• SUPPLIED PASSAGE:
++++++++++++++++++++

As used herein, the “identification of the functionally-relevant co-evolved position” may be performed through all-versus-all co-evolution calculations for amino acid pairs. The PMRF program, Mip using mutual information, or SCA or Gremlin which analyzes statistical correlation, etc. may be used, but the method is not limited thereto.

As used herein, the “joint probability” refers to a numerical value expressing the degree of correlation of mutation patterns of amino acid or nucleic acid in each position pair based on the sequence information, and at the time, it refers to a calculated value for the probability of finding a specific amino acid pair. In particular, the calculation of the joint probability may be obtained using the preliminary information so that the multiple sequence alignment may be accurately carried out, but is not limited thereto.

As the preliminary information, a pseudocount, which corrects a small sample size, or a marginal probability may be used, but is not limited thereto.

++++++++++++++++++++

• THE DATA:

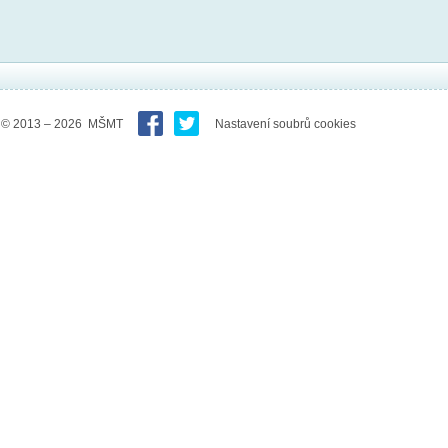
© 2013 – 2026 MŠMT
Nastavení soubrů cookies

++++++++++++++++++++

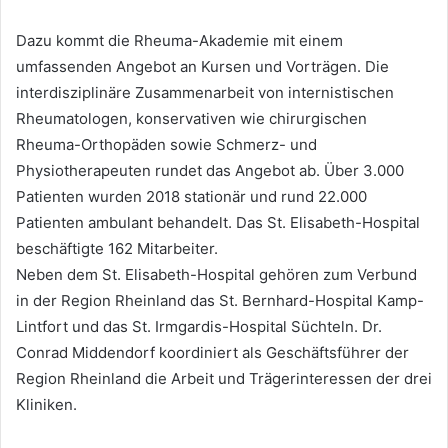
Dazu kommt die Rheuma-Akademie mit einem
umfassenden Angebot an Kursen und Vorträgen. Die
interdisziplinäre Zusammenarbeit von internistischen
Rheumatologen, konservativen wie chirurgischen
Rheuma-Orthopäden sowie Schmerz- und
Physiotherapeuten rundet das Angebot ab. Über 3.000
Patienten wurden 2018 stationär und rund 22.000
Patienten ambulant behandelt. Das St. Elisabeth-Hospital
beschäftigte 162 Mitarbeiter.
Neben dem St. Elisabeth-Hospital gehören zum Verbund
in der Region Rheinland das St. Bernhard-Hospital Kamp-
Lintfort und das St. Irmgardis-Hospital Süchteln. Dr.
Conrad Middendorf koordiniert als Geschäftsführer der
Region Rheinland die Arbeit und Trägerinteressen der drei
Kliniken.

++++++++++++++++++++

• WORK ITEM: Please write the next part of the passage on co-evolved amino acid positions and joint probability, starting after its final sentence.

• ANSWER TO THIS PROBLEM:
If a multiple sequence alignment is used to calculate the joint probability between amino acid x at position i and amino acid y at position j of an unknown sequence, the probability of amino acid x at position i and the probability of amino acid y at position j may be multiplied and added to pseudocount (the same is applied for nucleic acids). Therefore, the corrected joint probability may be calculated by combining the joint probability value calculated from the multiple sequence without the pseudocount and the marginal probability value as a weighted sum. The pseudocount may be represented by the equation below:

P_PP(x_i,y_j)=(1−τ)P_ML(x_i,y_j)+τq(x_i)q(y_j)

wherein P_PP(x_i, y_j) is the corrected joint probability value to which the pseudocount based on a sequence profile is applied, P_ML(x_i, y_j) is the joint probability value to which the pseudocount is not applied, q(x_i) is the marginal probability of the amino acid or nucleic acid x at position i in the sequence profile, q(y_j) is the marginal probability of the amino acid or nucleic acid y at position j in the sequence profile, and i is the parameter value representing the weighted pseudocount, which may be predefined as a constant value or may be calculated to have a different value for each position based on the size of the multiple sequence alignments.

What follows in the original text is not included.